Aberthaw power station’s entrance road was blockaded on Monday 12th December. Activists from Reclaim the Power took the action to highlight the impacts Aberthaw, and all other coal power stations, have on climate change and air pollution.

Around 15 people blocked the only entrance with two tripods, tall metal structures which cannot be moved easily once someone is sat in their apex. The action lasted over four hours before protesters left, with no arrests. No personal details were given although there were many police in attendance.

Generation of electricity was not affected by the action, but no vehicles were able to enter or leave the premises, causing a large amount of inconvenience and delay. This is the second action of a series against the power station. Here is a short clip of the first action, with animation showing why we need to act.
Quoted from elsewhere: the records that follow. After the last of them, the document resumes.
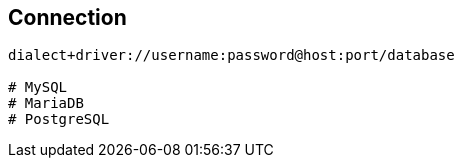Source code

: 

== Connection
```
dialect+driver://username:password@host:port/database

# MySQL
# MariaDB
# PostgreSQL

```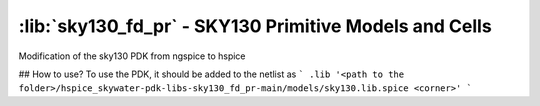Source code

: :lib:`sky130_fd_pr` - SKY130 Primitive Models and Cells
=======================================================

Modification of the sky130 PDK from ngspice to hspice

## How to use?
To use the PDK, it should be added to the netlist as
```
.lib '<path to the folder>/hspice_skywater-pdk-libs-sky130_fd_pr-main/models/sky130.lib.spice <corner>'
```


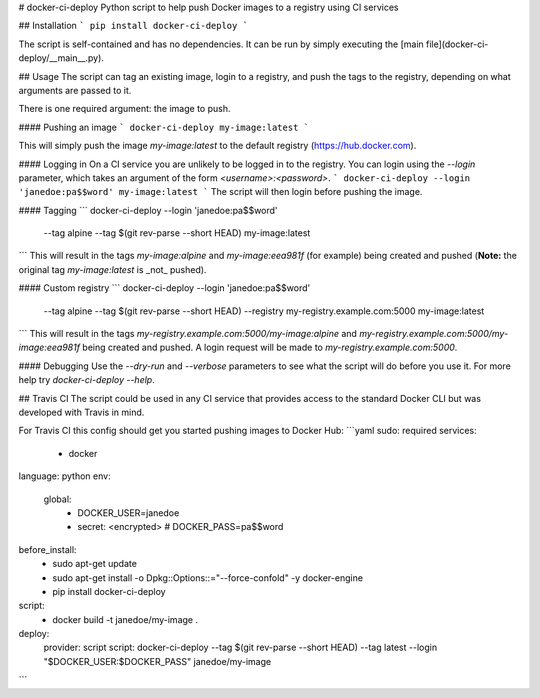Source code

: # docker-ci-deploy
Python script to help push Docker images to a registry using CI services

## Installation
```
pip install docker-ci-deploy
```

The script is self-contained and has no dependencies. It can be run by simply executing the [main file](docker-ci-deploy/__main__.py).

## Usage
The script can tag an existing image, login to a registry, and push the tags to the registry, depending on what arguments are passed to it.

There is one required argument: the image to push.

#### Pushing an image
```
docker-ci-deploy my-image:latest
```

This will simply push the image `my-image:latest` to the default registry (https://hub.docker.com).

#### Logging in
On a CI service you are unlikely to be logged in to the registry. You can login using the `--login` parameter, which takes an argument of the form `<username>:<password>`.
```
docker-ci-deploy --login 'janedoe:pa$$word' my-image:latest
```
The script will then login before pushing the image.

#### Tagging
```
docker-ci-deploy --login 'janedoe:pa$$word' \
  --tag alpine --tag $(git rev-parse --short HEAD) my-image:latest

```
This will result in the tags `my-image:alpine` and `my-image:eea981f` (for example) being created and pushed (**Note:** the original tag `my-image:latest` is _not_ pushed).

#### Custom registry
```
docker-ci-deploy --login 'janedoe:pa$$word' \
  --tag alpine --tag $(git rev-parse --short HEAD) \
  --registry my-registry.example.com:5000 \
  my-image:latest
```
This will result in the tags `my-registry.example.com:5000/my-image:alpine` and `my-registry.example.com:5000/my-image:eea981f` being created and pushed. A login request will be made to `my-registry.example.com:5000`.

#### Debugging
Use the `--dry-run` and `--verbose` parameters to see what the script will do before you use it. For more help try `docker-ci-deploy --help`.

## Travis CI
The script could be used in any CI service that provides access to the standard Docker CLI but was developed with Travis in mind.

For Travis CI this config should get you started pushing images to Docker Hub:
```yaml
sudo: required
services:
  - docker
language: python
env:
  global:
    - DOCKER_USER=janedoe
    - secret: <encrypted> # DOCKER_PASS=pa$$word

before_install:
  - sudo apt-get update
  - sudo apt-get install -o Dpkg::Options::="--force-confold" -y docker-engine
  - pip install docker-ci-deploy

script:
  - docker build -t janedoe/my-image .

deploy:
  provider: script
  script: docker-ci-deploy --tag $(git rev-parse --short HEAD) --tag latest --login "$DOCKER_USER:$DOCKER_PASS" janedoe/my-image
```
Aberthaw is the biggest emitter of nitrogen oxides relative to energy produced in Europe. Nitrogen oxides are linked to many respiratory diseases including bronchitis, chronic obstructive pulmonary disease and asthma. This pollution is concentrated in south Wales but also impacts Bristol and south west England. At present Aberthaw kills 400 people a year.

The European Court of Justice has ruled against the UK government for allowing Aberthaw to breach EU air quality standards for nitrogen oxides (NOX) since 2007. RWE who run the power station says it will make changes which could reduce the release of NOX by 30%. By continuing to produce nitrogen oxides the power station would still kill 270 people a year. This is simply unacceptable.

The power station is choosing not to use the best NOX abatement technology, instead it plans to make the reduction through changing the source of its coal from Welsh valleys to imported coal. Most of the coal imported for the UK power stations currently comes from Russia and Colombia, where the situations for the people living close to the opencast mines amount to cultural genocide.

RWE’s choice to marginally reduce the emissions from this power station in this way, could cause more people in Colombia respiratory diseases in order to slightly reduce the air pollution in the UK. Dust from Cerrejón coal mine, which already supplies other UK power stations, is causing respiratory problems as well as diverting the water from arid communities.

300 people from Reclaim the Power occupied the largest opencast coal mine in the UK, Ffos-y-fran, earlier this year. Ffos-y-fran supplies Aberthaw power station at present. It is important that Ffos-y-fran and all the other Welsh opencast coal mines are fully restored rather than abandoned, which is what has been happening.

The UK government are currently running a consultation into closing all coal power stations in 2025. For those at the front-lines of fossil fuel extraction and climate change this is simply too slow. This is Reclaim the Power’s submission to the consultation. Close Aberthaw and the other coal power stations now!